*Problem to solve:* Give back only the lines in the records below from the one with "## Features" to the one with "Check out the", both inclusive, word for word.

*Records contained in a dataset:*
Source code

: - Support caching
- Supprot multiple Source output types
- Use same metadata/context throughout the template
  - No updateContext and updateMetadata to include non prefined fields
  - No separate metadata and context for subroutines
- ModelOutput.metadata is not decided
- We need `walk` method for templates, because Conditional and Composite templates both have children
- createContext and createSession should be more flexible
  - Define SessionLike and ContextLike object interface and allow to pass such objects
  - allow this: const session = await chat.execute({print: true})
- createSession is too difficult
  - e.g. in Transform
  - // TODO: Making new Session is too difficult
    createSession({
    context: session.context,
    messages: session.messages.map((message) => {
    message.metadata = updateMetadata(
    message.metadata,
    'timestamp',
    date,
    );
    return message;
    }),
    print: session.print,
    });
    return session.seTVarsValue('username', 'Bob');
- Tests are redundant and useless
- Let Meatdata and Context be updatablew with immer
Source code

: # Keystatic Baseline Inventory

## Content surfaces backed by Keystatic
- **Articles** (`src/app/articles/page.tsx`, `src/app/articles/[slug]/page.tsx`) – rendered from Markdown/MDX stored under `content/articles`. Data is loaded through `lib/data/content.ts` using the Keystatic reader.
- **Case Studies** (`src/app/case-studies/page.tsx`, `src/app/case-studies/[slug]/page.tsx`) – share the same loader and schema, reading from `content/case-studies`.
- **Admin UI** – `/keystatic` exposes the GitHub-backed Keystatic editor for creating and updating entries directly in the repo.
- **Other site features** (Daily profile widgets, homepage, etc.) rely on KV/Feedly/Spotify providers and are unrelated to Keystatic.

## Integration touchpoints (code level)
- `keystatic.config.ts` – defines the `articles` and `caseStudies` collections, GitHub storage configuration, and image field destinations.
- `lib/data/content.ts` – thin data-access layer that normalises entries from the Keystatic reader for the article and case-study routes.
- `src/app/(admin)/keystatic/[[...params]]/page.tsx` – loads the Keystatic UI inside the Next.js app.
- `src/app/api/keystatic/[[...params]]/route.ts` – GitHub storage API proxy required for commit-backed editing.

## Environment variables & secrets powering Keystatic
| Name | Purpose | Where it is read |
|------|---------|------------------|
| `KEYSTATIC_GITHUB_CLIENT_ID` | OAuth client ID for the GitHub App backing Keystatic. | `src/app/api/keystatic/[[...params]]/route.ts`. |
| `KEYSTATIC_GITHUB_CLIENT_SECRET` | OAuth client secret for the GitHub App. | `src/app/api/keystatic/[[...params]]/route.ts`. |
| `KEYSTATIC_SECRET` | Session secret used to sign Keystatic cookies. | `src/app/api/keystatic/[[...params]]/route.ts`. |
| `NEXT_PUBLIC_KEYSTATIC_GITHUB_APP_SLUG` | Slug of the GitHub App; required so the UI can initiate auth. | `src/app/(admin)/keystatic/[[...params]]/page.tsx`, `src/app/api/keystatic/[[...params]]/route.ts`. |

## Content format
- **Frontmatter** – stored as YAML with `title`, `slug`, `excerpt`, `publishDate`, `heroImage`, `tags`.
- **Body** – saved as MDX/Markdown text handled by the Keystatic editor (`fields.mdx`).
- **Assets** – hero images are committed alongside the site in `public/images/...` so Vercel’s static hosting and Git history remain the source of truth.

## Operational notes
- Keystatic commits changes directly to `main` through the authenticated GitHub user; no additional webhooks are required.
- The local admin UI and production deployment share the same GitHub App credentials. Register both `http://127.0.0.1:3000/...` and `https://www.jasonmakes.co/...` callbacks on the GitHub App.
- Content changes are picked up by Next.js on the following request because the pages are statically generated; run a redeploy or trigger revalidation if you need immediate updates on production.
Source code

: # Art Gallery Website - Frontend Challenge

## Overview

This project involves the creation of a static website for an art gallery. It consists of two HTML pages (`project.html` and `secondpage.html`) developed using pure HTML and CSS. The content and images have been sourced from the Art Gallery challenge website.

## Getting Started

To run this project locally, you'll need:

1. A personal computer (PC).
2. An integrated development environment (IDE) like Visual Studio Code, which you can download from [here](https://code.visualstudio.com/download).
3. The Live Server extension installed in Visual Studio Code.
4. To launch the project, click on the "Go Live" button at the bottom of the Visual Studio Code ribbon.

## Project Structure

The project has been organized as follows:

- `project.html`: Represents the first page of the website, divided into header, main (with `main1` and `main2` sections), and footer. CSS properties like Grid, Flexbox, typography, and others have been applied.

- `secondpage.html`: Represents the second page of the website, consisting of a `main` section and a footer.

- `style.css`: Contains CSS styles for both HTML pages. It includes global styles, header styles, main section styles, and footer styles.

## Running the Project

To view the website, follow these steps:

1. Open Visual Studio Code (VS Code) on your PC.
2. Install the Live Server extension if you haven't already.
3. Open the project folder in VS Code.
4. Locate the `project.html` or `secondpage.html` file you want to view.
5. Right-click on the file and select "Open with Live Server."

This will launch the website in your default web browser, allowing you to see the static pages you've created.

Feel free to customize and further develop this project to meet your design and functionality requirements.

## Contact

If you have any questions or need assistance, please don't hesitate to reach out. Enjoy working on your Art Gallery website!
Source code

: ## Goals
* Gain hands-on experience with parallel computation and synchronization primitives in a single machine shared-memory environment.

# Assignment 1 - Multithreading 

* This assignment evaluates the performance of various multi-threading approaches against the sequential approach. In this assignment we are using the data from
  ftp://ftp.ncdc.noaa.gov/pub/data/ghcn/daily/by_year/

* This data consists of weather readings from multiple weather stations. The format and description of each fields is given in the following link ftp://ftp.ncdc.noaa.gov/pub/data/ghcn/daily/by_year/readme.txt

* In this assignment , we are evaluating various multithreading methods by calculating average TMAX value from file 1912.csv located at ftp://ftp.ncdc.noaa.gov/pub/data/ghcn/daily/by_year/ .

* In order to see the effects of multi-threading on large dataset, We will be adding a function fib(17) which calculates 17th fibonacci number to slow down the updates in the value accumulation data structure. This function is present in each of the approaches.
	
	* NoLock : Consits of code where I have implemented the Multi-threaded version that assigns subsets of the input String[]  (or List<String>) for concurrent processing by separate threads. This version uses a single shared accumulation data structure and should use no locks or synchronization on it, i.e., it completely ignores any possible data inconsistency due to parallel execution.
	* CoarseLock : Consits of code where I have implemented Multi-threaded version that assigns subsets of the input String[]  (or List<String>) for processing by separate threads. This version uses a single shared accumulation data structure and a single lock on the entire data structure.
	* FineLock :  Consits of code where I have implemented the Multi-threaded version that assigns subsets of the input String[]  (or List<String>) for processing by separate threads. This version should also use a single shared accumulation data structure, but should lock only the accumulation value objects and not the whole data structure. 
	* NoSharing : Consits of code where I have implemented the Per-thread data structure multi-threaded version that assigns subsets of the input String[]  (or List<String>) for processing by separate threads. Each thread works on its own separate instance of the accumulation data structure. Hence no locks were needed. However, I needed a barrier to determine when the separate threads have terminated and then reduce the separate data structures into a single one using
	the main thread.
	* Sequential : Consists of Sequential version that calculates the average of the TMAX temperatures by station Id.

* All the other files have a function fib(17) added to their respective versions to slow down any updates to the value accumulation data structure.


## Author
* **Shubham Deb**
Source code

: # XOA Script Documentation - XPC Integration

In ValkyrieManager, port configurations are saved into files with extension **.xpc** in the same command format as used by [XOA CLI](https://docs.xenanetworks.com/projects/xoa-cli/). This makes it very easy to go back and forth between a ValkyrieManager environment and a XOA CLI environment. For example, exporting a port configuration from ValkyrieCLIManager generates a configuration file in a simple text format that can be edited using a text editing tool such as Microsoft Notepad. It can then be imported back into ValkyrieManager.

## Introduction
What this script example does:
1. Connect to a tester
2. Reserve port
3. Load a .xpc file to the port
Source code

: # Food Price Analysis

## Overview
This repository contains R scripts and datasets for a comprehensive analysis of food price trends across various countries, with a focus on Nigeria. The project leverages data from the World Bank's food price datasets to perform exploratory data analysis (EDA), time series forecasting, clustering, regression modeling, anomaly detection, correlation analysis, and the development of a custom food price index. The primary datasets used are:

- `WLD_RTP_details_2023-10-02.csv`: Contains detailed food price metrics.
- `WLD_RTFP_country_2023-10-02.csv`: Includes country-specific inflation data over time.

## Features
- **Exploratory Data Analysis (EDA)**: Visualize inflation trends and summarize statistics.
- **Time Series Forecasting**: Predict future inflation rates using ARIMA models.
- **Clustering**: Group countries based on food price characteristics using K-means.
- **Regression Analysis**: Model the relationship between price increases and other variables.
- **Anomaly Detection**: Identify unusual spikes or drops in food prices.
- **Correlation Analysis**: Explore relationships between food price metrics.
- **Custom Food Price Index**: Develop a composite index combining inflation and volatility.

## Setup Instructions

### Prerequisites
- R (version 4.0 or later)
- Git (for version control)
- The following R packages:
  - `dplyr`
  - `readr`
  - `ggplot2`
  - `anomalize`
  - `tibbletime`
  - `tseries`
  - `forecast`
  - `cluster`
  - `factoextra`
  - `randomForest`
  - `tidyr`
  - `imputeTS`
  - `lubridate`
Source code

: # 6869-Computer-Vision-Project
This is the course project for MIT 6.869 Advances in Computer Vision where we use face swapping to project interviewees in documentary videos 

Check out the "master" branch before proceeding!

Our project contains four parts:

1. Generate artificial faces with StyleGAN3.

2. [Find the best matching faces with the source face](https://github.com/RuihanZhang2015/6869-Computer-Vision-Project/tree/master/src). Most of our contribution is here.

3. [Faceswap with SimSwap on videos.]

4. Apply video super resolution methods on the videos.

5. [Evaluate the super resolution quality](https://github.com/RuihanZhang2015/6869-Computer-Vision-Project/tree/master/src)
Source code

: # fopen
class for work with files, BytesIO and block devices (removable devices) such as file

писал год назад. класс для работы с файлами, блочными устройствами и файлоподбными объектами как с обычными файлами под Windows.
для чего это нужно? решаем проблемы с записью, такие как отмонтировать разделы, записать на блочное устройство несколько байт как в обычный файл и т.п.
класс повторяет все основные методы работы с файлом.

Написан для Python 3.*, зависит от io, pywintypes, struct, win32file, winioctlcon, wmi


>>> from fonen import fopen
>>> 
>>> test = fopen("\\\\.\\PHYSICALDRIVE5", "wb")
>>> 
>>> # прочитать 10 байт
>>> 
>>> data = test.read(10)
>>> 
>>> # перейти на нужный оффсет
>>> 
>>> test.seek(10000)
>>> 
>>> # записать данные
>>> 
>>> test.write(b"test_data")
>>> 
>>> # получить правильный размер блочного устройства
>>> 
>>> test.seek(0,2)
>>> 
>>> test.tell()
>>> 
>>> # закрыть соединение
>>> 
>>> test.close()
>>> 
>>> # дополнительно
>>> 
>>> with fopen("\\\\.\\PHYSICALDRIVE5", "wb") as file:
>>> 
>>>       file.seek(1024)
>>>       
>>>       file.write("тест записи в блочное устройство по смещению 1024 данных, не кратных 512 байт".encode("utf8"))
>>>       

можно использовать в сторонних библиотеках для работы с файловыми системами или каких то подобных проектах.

*Solution for this problem:*
## Features
- **Exploratory Data Analysis (EDA)**: Visualize inflation trends and summarize statistics.
- **Time Series Forecasting**: Predict future inflation rates using ARIMA models.
- **Clustering**: Group countries based on food price characteristics using K-means.
- **Regression Analysis**: Model the relationship between price increases and other variables.
- **Anomaly Detection**: Identify unusual spikes or drops in food prices.
- **Correlation Analysis**: Explore relationships between food price metrics.
- **Custom Food Price Index**: Develop a composite index combining inflation and volatility.

## Setup Instructions

### Prerequisites
- R (version 4.0 or later)
- Git (for version control)
- The following R packages:
  - `dplyr`
  - `readr`
  - `ggplot2`
  - `anomalize`
  - `tibbletime`
  - `tseries`
  - `forecast`
  - `cluster`
  - `factoextra`
  - `randomForest`
  - `tidyr`
  - `imputeTS`
  - `lubridate`
Source code

: # 6869-Computer-Vision-Project
This is the course project for MIT 6.869 Advances in Computer Vision where we use face swapping to project interviewees in documentary videos 

Check out the "master" branch before proceeding!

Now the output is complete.